> **What needs to be done**: Please return, unchanged, every line of the records from the one containing "Ставшие уже классическими накладки на зубы" through the last line of the records, both ends included.

[[ Data for this exercise, beginning ]]

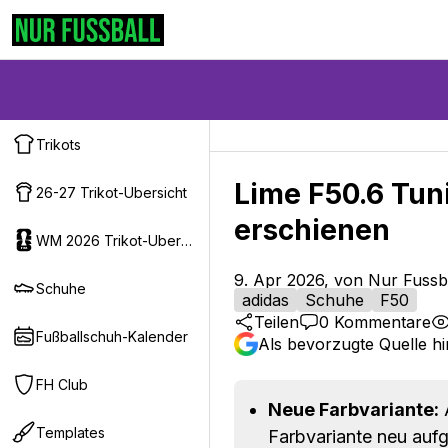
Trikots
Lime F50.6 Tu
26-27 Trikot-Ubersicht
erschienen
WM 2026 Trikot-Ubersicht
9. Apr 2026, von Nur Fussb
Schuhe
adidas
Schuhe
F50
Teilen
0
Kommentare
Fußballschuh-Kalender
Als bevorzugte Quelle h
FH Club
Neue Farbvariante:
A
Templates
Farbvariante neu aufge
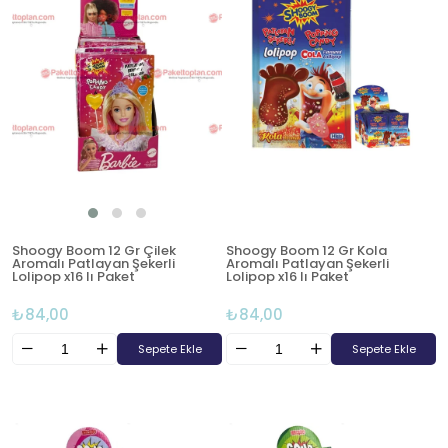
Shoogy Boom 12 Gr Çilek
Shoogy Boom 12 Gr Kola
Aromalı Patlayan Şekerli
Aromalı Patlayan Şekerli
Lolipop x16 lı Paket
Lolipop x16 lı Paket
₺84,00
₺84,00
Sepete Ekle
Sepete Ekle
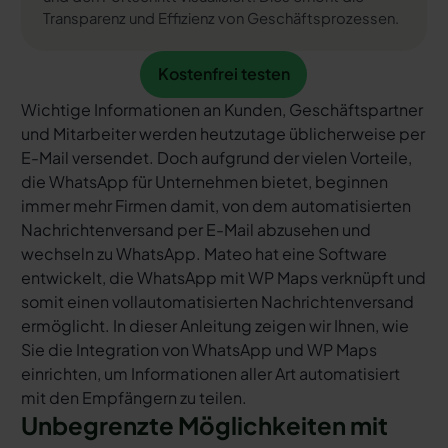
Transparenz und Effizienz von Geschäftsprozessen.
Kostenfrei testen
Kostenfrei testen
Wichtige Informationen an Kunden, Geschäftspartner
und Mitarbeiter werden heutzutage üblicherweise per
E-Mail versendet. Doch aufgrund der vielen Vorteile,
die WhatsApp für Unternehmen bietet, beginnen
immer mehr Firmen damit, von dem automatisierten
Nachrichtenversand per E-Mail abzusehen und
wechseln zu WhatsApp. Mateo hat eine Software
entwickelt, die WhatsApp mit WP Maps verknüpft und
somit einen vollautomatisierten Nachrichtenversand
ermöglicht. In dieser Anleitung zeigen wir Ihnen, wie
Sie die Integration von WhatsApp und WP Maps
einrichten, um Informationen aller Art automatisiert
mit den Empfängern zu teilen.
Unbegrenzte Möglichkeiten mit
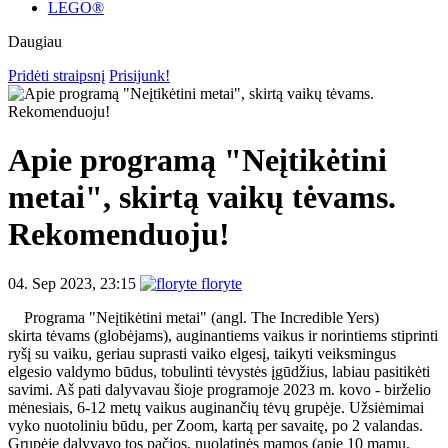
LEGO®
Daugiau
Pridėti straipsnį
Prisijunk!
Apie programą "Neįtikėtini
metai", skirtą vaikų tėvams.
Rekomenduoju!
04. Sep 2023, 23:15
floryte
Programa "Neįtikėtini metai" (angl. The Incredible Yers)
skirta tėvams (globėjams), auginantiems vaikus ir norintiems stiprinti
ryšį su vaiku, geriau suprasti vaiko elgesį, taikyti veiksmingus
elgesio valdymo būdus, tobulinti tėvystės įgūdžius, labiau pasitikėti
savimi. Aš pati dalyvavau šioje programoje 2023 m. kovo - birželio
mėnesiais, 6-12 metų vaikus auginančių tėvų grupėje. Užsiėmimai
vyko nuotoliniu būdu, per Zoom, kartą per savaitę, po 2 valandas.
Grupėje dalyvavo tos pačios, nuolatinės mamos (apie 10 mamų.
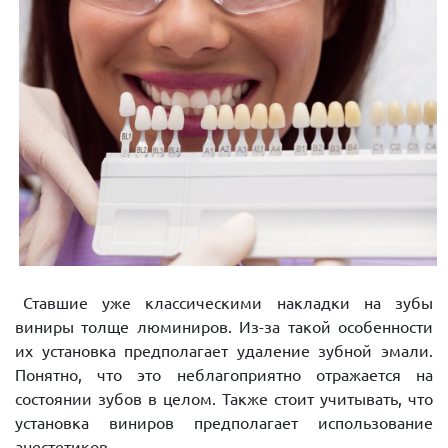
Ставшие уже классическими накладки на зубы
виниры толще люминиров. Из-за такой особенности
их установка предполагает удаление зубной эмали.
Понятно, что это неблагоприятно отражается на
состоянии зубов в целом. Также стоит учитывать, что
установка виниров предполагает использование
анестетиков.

[[ Data for this exercise, end ]]

> **Completed exercise**:
Ставшие уже классическими накладки на зубы
виниры толще люминиров. Из-за такой особенности
их установка предполагает удаление зубной эмали.
Понятно, что это неблагоприятно отражается на
состоянии зубов в целом. Также стоит учитывать, что
установка виниров предполагает использование
анестетиков.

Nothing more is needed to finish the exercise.